Just enjoying their initial success of "Knocked Up", director and the studio behind the new hit comedy are now facing a lawsuit placed by a Canadian journalist who alleged them for stealing her story in making the movie.
In her legal action against writer-director Judd Apatow and Universal Pictures, Rebecca Eckler strongly claims many similarities were found between the flick and her book "Knocked Up: Confessions of a Hip Mother-to-Be", published in the U.S. two years ago, that it is impossible to consider it a coincidence.
Both works present the story of an up-and-coming reporter who gets drunk and pregnant as well as depict the man impregnating her as Jewish-Canadian while describing a huge number of pregnancy tests the lead character takes to confirm a baby was on the way.

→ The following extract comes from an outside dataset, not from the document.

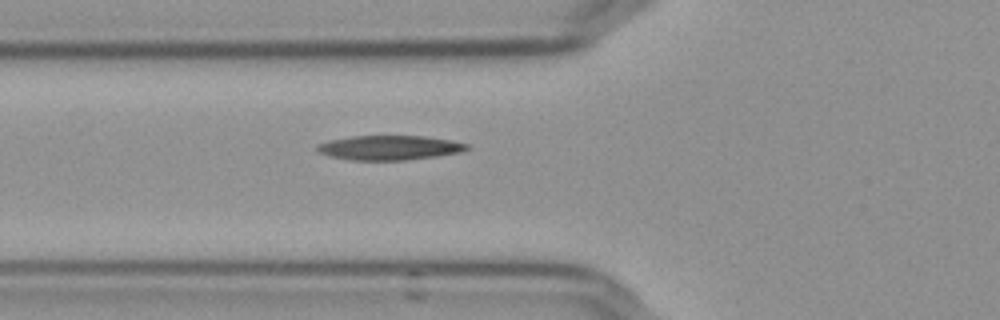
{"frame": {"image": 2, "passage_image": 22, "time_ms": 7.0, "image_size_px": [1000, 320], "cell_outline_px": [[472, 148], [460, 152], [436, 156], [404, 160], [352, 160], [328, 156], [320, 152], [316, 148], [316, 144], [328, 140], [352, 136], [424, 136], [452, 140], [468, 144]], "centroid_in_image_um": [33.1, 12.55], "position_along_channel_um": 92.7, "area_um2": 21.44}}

"I don't doubt, purely based on the screenplay, that he (Apatow) had a copy in his office somehow of the book," the Calgary-based woman said to Reuters. "A lot of people, I'm sure, will say, 'Well, getting drunk and knocked up, it could happen to everybody.' Well, the fact is, it doesn't happen to everybody, and no one had written about it before I did. And he (Apatow) didn't sell the screenplay until after I did."
Demanding credit and compensation, Eckler further informed that she filed her copyright infringement lawsuit in January with the trial being set to begin in March 2008.
On the opposite side, Apatow calmly showed his respond by arguing the two stories to be different materials indeed.
"The book is about a woman who gets pregnant by the fiance that she loves on the night of her engagement party," so he remarked in a statement. "The film is about a one-night stand between a pot smoking slacker and an ambitious young woman that leads to a pregnancy and their attempts to get to know each other."
The man went on to add, "Anyone who reads the book and sees the movie will instantly know that they are two very different stories about a common experience."